Tali insegne, nella storia recente, hanno simboleggiato un vasto ventaglio di concetti. Giunte fra le strade di Manhattan, a New York, divennero l’allegoria di un nuovo tipo di commercio. Tra gli anni ’20 e ’30, sempre accese grazie al basso consumo ed al voltaggio, ardevano con l’entusiasmo di una nuova era, presagio di successo e di ricchezze. Dopo la seconda guerra, ormai troppo numerose, furono bandite dalle zone più pregiate, perché considerate grezze, pacchiane. Il secolo passato, sul suo difficoltoso termine, desiderava soprattutto sobrietà. Ma nella Cina continentale, e soprattutto qui, ad Hong Kong, tale stigmatizzazione è arrivata solo in tempi assai recenti. L’ornamento delle insegne luminose, per qualsiasi locale commerciale, è stato sempre un quasi-must, cui rinunciare, solo se costretti, con un sincero dispiacere. Fino alle soglie del 2000, all’ombra dei corposi grattacieli, così prosperava questa tecnica artigiana, del piegare e poi soffiare attentamente, prevenendo il collassare dell’insieme. Poi fece proprio quella fine.

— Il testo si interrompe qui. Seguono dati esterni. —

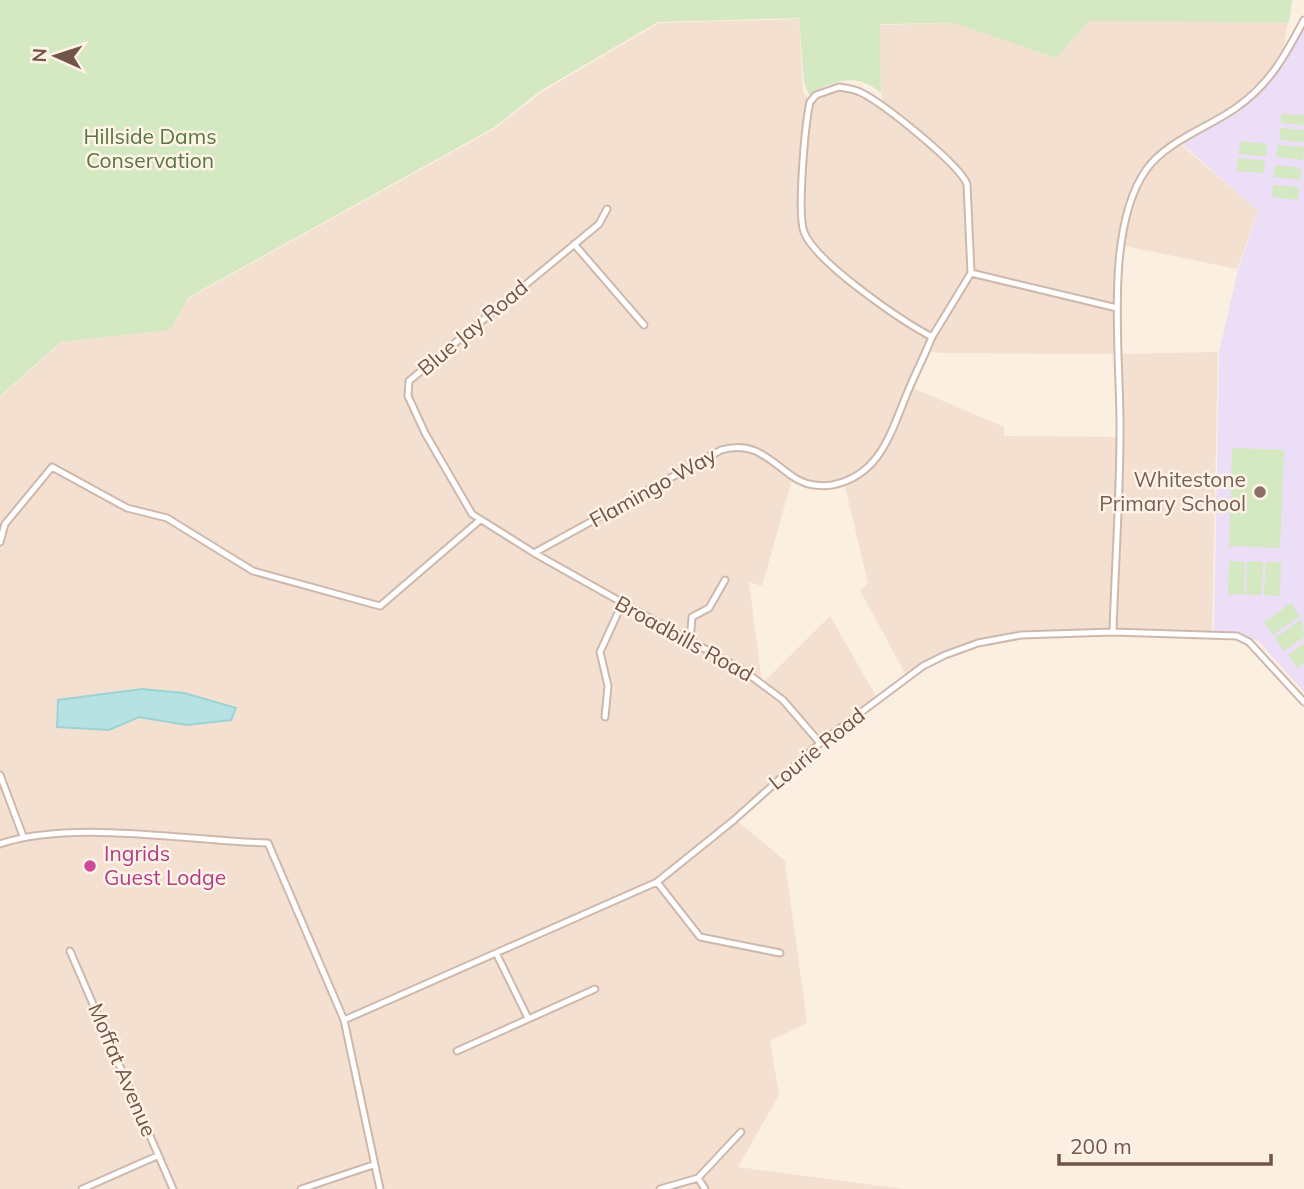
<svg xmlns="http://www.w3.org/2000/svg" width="1304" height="1189" viewBox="0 0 1304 1189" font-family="Mulish,sans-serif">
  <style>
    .residential { fill: #f3e0d0 }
    .education { fill: #ecdef7 }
    .green { fill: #d4e8c1 }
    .water { fill: #b7e2e4; stroke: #9dd2d6; stroke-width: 2 }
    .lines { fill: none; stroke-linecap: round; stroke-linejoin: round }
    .street-casing { stroke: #ceb8ac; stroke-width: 9 }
    .street { stroke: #fff; stroke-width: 5 }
    .education-dot { fill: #8d6e63; stroke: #fff3e7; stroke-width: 2.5 }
    .hotel-dot { fill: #d1479c; stroke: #fff3e7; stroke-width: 2.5 }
    .labels { text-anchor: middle; stroke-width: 5; stroke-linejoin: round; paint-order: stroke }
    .park-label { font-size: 21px; fill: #567842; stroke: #fff3e7 }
    .street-label { font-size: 21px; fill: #725449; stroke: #fff3e7 }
    .education-label { font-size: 21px; fill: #785e54; stroke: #fff3e7; text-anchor: end }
    .hotel-label { font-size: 21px; fill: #b23c85; stroke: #fff3e7; text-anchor: start }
  </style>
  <rect width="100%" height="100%" fill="#fbefe1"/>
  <path class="residential" d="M799,19L803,92L810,102L816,96L831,89H851L882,107L880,25L954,23L1056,58L1089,21L1288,23L1281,61L1251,96L1179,143L1258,211L1237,269L1125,246L1119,308V354L940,353L924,350L908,386L1004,427V436L1122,437L1120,354L1218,352L1212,633L1110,630L978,641L907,677L860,590L868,583L844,482L822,486L793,476L762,586L749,582L762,684L830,616L877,698L734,818L785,861L807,1023L770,1041L779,1095L738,1167L903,1189H0V397L62,342L170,330L189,298L496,128L542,92L659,23Z"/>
  <path class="education" d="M1302,26L1304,27V692L1259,642L1241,633H1214L1219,352L1238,270L1258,211L1181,143L1235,110L1267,83L1283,62Z"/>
  <path class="green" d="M0,0H1292L1289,23L1089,21L1056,58L954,23L880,24L881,93C858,74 841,79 815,91L813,96L809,95L804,83L799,18L658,22L540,91L495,127L189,297L170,330L61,342L0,396Z
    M1281,114L1304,115V125L1281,123Z
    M1280,128L1304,130V142L1279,140Z
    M1240,141L1267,144L1266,156L1239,154Z
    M1277,145L1304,147L1303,160L1276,157Z
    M1238,158L1265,161L1264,173L1237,171Z
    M1275,165L1301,168L1300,180L1273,177Z
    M1273,185L1299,187L1298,200L1272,197Z
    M1232,448L1284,450L1280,548L1229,546Z
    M1229,561L1245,562L1244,595L1228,594Z
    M1247,561L1263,562L1262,595H1246Z
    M1266,562H1281L1280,596L1264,595Z
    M1291,603L1300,616L1273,635L1264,622Z
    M1302,619L1304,637L1284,651L1275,638Z
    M1304,643V663L1297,668L1288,655Z"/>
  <path class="water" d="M142,689L184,693L236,708L231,720L187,725L139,717L109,730L57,727L58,700Z"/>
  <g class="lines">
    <defs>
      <path id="street" d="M839,87C847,88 853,89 860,92C883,103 958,163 967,184L971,273L932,337C902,321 816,263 804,232C797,213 805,124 810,102L816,95Z
        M607,209L599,224L409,381L408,396L425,433L472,514L534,553L744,671L783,700L820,743
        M574,244L644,325
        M971,273L1117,308
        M0,542L5,524L52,467L127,508L167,518L253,571L380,606L480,520
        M534,553L721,450C754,441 767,458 792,476C804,485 817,487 832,485C879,476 890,435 906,396C914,376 924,357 932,337
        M1113,632C1115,565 1120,498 1120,431C1121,359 1103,231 1146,170C1166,141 1210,127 1237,107C1270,84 1286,54 1304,20
        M690,642L692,617L709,608L725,580
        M605,717L608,686L600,652L622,604
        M0,775L23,836
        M0,844C70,819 191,841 268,843L344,1020L380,1189
        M657,882L700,937L780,953
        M70,951L173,1189
        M497,955L528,1018
        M344,1020L657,882L734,820L820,743L923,666L945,655L978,643L1021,635L1113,632L1237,636L1249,642L1304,702
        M457,1051L595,989
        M698,1178L705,1189
        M82,1189L157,1156
        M301,1189L373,1165
        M660,1189L698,1178L741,1132"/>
    </defs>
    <use href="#street" class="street-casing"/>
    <use href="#street" class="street"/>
  </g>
  <circle class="education-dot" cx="1260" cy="492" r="7"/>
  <circle class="hotel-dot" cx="90" cy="866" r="7"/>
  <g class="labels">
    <g class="park-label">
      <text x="150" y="144">Hillside Dams<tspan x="150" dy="24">Conservation</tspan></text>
    </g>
    <g class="street-label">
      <text transform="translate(473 328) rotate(-40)" y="7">Blue Jay Road</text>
      <text transform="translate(653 488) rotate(-29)" y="7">Flamingo Way</text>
      <text transform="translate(684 639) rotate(29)" y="7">Broadbills Road</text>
      <text transform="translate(817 749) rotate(-39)" y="7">Lourie Road</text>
      <text transform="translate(122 1070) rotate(67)" y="7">Moffat Avenue</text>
    </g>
    <g class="education-label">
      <text x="1246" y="487">Whitestone<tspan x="1246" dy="24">Primary School</tspan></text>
    </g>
    <g class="hotel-label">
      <text x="104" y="861">Ingrids<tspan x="104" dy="24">Guest Lodge</tspan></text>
    </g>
  </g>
  <g transform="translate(56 56) rotate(273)" stroke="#fff3e7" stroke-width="5" paint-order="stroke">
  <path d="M0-5L12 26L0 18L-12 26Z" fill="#725449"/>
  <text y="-10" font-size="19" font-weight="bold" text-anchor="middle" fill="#725449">N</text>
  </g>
  <path d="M1059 1154v10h212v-10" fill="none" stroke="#725449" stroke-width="3.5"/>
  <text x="1070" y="1154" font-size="21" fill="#725449" stroke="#fff3e7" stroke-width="5" paint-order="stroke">200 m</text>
</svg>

I protagonisti del documentario, attraverso tre interviste differenti per altrettante generazioni, ci raccontano la storia della loro vita e professione. Di come questo sia un mestiere ormai sottopagato, benché un tempo quasi leggendario, fatto di mistica magia. E del modo in cui, galeotta fu l’astrusa tecnologia moderna, il neon stia venendo sorpassato dal più-nuovo-ancora! Ovvero il diodo a emissione luminosa: il freddo e impersonale LED…Non è che l’ennesimo avanzare del digitale sopra l’analogico, a discapito della Murano delle perle. Delle pere dei frutteti e dei mercati. Fuori i tubi trasparenti, entrino codesti pixel accecanti. The shine — go on.